L’affaire du travail du dimanche est emblématique. A part la demande de quelques grandes surfaces, rien ne poussait à son accroissement, et rien ne dit qu’il aura un effet significatif sur l’emploi. C’est typiquement un point où le grand capital et la pression idéologique mondialiste convergent, contre le sentiment populaire, que défendent pour une fois les syndicats et l’Eglise. Les arguments agités par les partisans du travail « libéré » sont singulièrement pauvres. Ils disent qu’on travaille plus le dimanche dans certains pays. C’est vrai, mais moins dans d’autres. Et alors ? Ils disent que 27% des Français travaillent déjà le dimanche. C’est vrai. Mais, parmi ceux-ci, combien, petits commerçants et agriculteurs, souhaitent l’extension de l’ouverture des grandes surfaces ? Epsilon. Et parmi les autres, employés souvent précaires, combien aimeraient ne pas travailler le dimanche, si cela leur était possible ?
 

Ce qui est visé dans le dimanche, c’est le catholicisme et la France

 
La majorité.
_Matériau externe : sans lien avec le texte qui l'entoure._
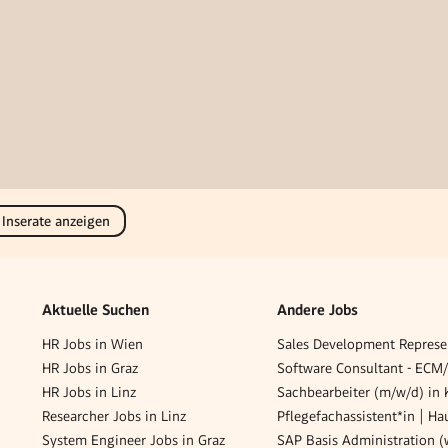
 Inserate anzeigen
Aktuelle Suchen
Andere Jobs
HR Jobs in Wien
HR Jobs in Graz
HR Jobs in Linz
Sachbearbeiter (m/w/d) in 
Researcher Jobs in Linz
System Engineer Jobs in Graz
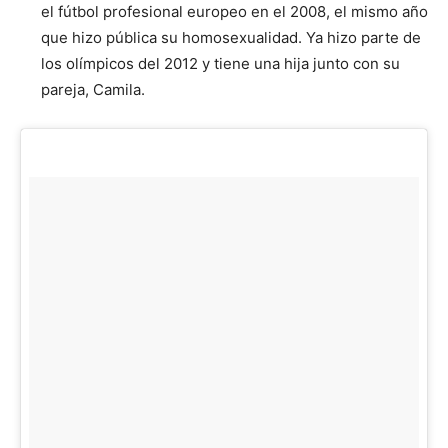
el fútbol profesional europeo en el 2008, el mismo año
que hizo pública su homosexualidad. Ya hizo parte de
los olímpicos del 2012 y tiene una hija junto con su
pareja, Camila.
L’argument n’a donc strictement aucune valeur. Un autre relève que la législation et les règlements sur l’ouverture le dimanche sont confus et contradictoires. Ce n’est pas faux, mais est-ce une raison pour les aggriaver ? Cet argumentaire révèle, dans sa pauvreté, que le débat n’est nullement économique, mais politique et idéologique. Mgr Robert Poinard, vicaire général du diocèse aux armées, a publié un long texte où il situe clairement les véritables enjeux. Il y fait l’historique du dimanche jour chômé pour la défense et la protection des petits, en rappelle la valeur chrétienne, consacrée au Seigneur, et affirme sans ambiguïté que le « bien commun doit primer », afin que « le bien-être des uns » ne devienne pas « l’esclavage des autres ».
 
Il est clair que la loi Macron ne vise pas ici seulement à se débarrasser des liens syndicaux, arrêtés préfectoraux, et règlements divers jugés trop restrictifs, ni a donner de nouvelles parts de marché aux grandes surfaces. Elle s’inscrit dans une réforme idéologique de la France qui vise à vider celle-ci de son identité, ici de son identité chrétienne. Car c’est le découpage du temps commun qui est en cause, donc du « vivre ensemble », pour reprendre leur vocabulaire. Ce « vivre ensemble » doit être « déconstruit » (en français, détruit) pour ne plus se conformer à la France d’avant, chrétienne, mais à la France plurielle et laïque de Jacques Attali et des mondialistes, chaque communauté ayant son jour de culte et son jour chômé. La position abusive aux yeux du mondialisme idéologique qui est celle du dimanche doit être supprimée. Emmanuel Macron est un démagogue hors pair : il réunit dans son entreprise l’argent, la maçonnerie, les communautés religieuses minoritaires en France, et les gourous de la gouvernance globale. Il ne lui manque que le peuple.